No princípio Deus criou o céu e a terra.
Depois de muitos milhões de anos, o homem criou coragem e resolveu assumir o comando do mundo e do futuro.
Então começaram os sete últimos dias da história.
Na manhã do primeiro dia, o homem resolveu ser livre e belo, bom e feliz.
Resolveu não ser mais a imagem de um Deus, mas ser simplesmente homem.
E, como devia acreditar em alguma coisa, acreditou em liberdade e felicidade, em bolsa de valores e em progresso, em planejamento e desenvolvimento e, especialmente, em segurança.
Sim, a segurança era a base.
Disparou satélites perscrutadores e preparou foguetes carregados de bombas atômicas.
E foi a tarde e a manhã do primeiro dia.
No segundo dia dos últimos tempos, morreram os peixes dos rios poluídos pelos dejetos industriais; morreram os peixes do mar pelo vazamento dos grandes petroleiros e pelo depósito do fundo dos oceanos: os depósitos eram radiativos. Morreram os pássaros do céu impregnados de gases  venenosos — inversão térmica — morreram os animais que atravessavam incautos as grandes auto-estradas, envenenados pelas descargas plúmbeas do trânsito infernal.
Mas morreram também os cachorrinhos de estimação, pelo excesso de tinta que avermelhava as lingüiças.
E foi a tarde e a manhã do segundo dia.
No terceiro dia, secaram o capim nos cerrados, a folhagem nas árvores, o musgo nos rochedos e as flores nos jardins.

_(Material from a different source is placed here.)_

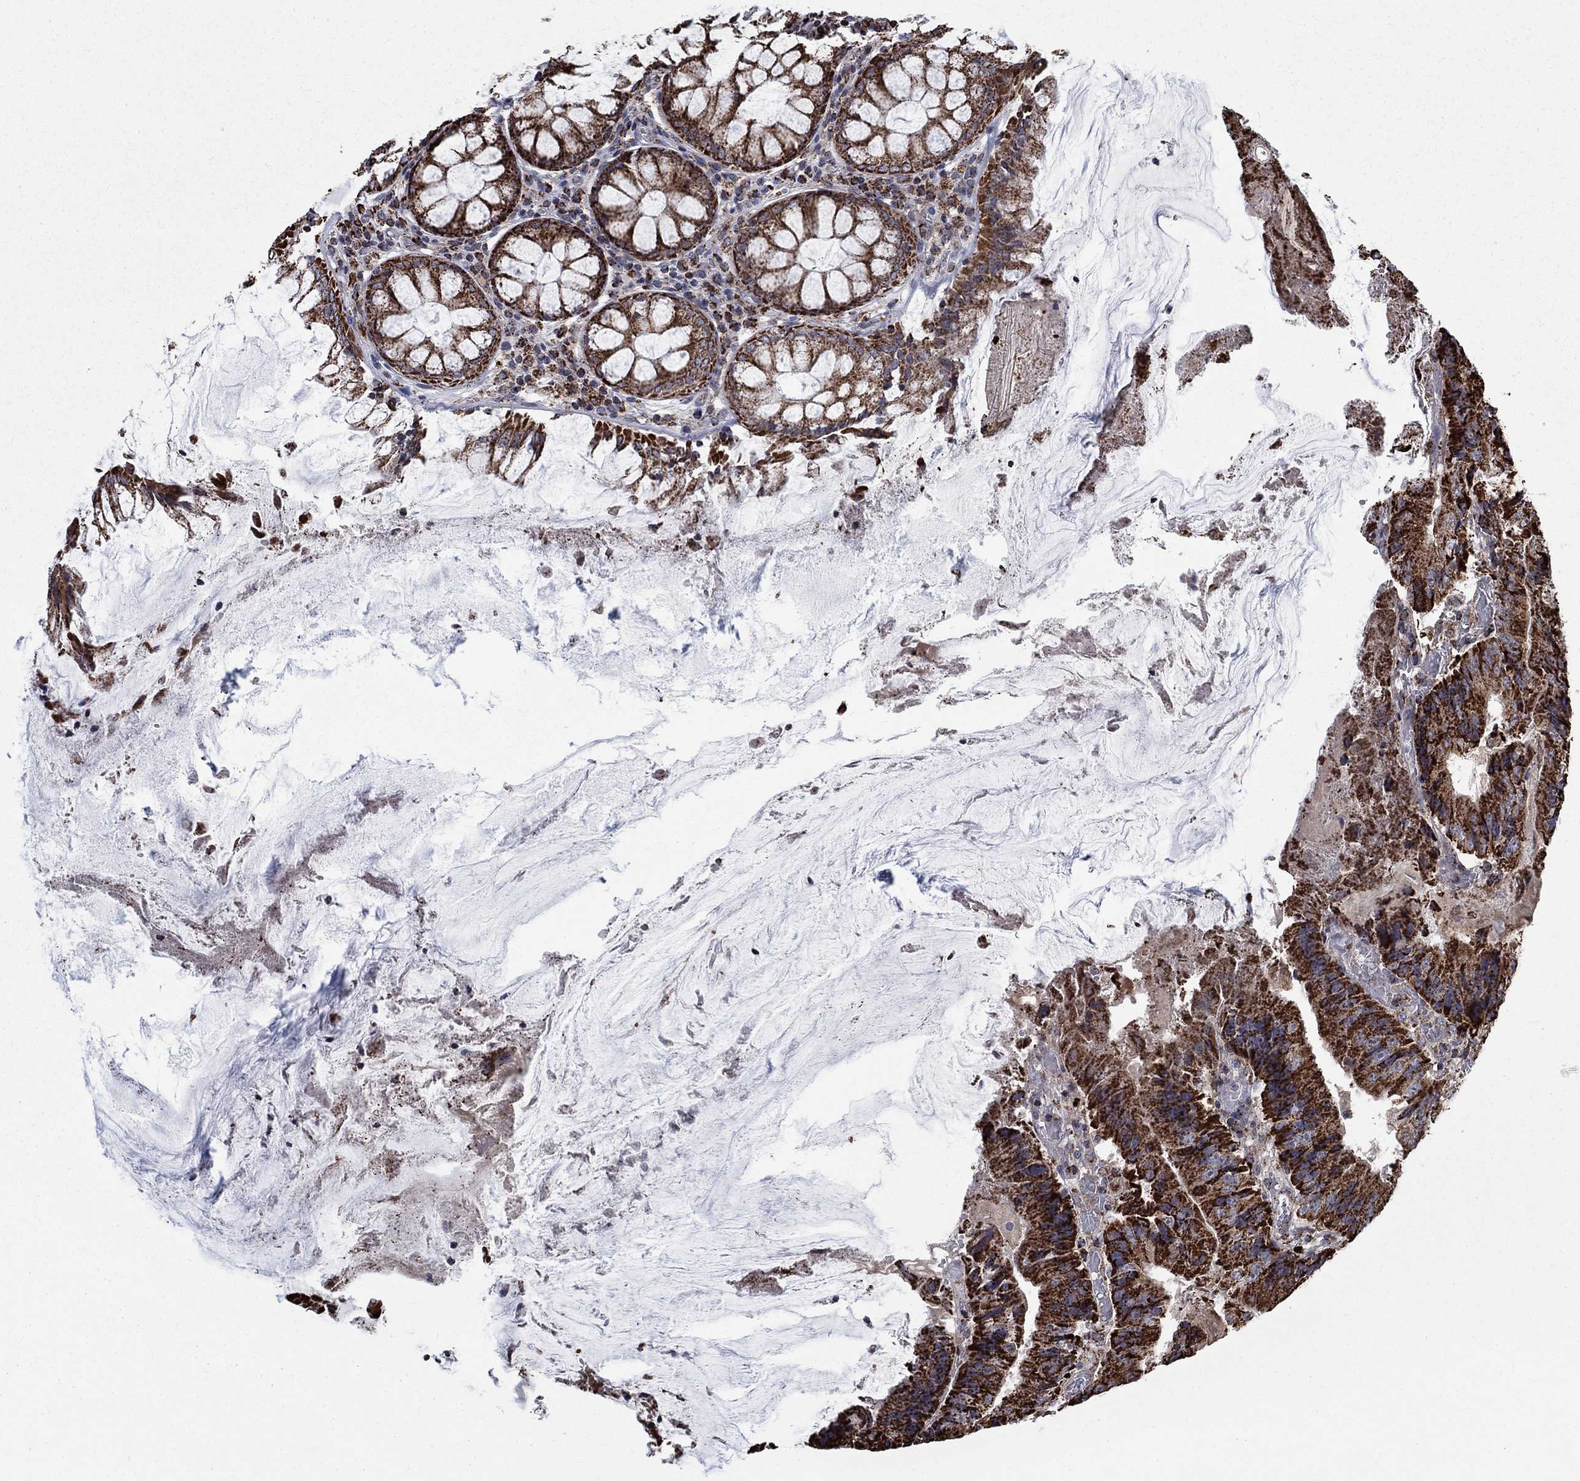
{"staining": {"intensity": "strong", "quantity": ">75%", "location": "cytoplasmic/membranous"}, "tissue": "colorectal cancer", "cell_type": "Tumor cells", "image_type": "cancer", "snomed": [{"axis": "morphology", "description": "Adenocarcinoma, NOS"}, {"axis": "topography", "description": "Colon"}], "caption": "Adenocarcinoma (colorectal) was stained to show a protein in brown. There is high levels of strong cytoplasmic/membranous expression in approximately >75% of tumor cells. Using DAB (3,3'-diaminobenzidine) (brown) and hematoxylin (blue) stains, captured at high magnification using brightfield microscopy.", "gene": "MOAP1", "patient": {"sex": "female", "age": 86}}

Porque o homem resolveu controlar as estações segundo um plano bem exato.
Só que houve um pequeno erro no computador da chuva, e até que descobrissem o defeito, secaram-se os mananciais, e os barcos que singravam os rios festivos encalharam nos leitos ressequidos.
E foi a tarde e a manhã do terceiro dia.
No quarto dia, morreram 4 dos 5 bilhões de homens: uns contaminados por vírus cultivados em provetas eruditas, outros por esquecimento imperdoável de fechar os depósitos bacteriológicos, preparados para a guerra seguinte; outros ainda morreram de fome porque alguém não se lembrava mais onde escondera as chaves dos depósitos de cereais.
E amaldiçoaram a Deus: se Ele era bom, por que permitia tantos males?
E foi a tarde e a manhã do quarto dia.
No quinto dia, os últimos homens resolveram acionar o botão vermelho, porque se sentiam ameaçados.
O fogo envolveu o planeta, as montanhas fumegaram, os mares evaporaram.
Nas cidades, os esqueletos de concreto armado ficaram negros, lançando fumaça das órbitas abertas.
E os anjos do céu assistiram espantados como o planeta azul tomou a cor do fogo, depois cobriu-se  de um marrom sujo e finalmente ficou cor de cinza.
Eles interromperam os seus cantos durante dez minutos.
E foi a tarde e a manhã do quinto dia.
No sexto dia apagou-se a luz: poeira e cinza encobriram o sol, a luz e as estrelas.
E a última barata que tinha escapado num abrigo anti-atômico morreu pelo excesso de calor.
E foi a  tarde e a  manhã do sexto dia.
No sétimo dia, havia sossego, até que enfim!
A terra estava informe e vazia, as trevas cobriam o abismo e o espírito do homem, o fantasma do homem, pairava sobre o caos.
Mas, no fundo do inferno, comentava-se a história fascinante do homem que assumira os comandos do mundo, e gargalhadas estrondosas ecoaram até os coros dos anjos.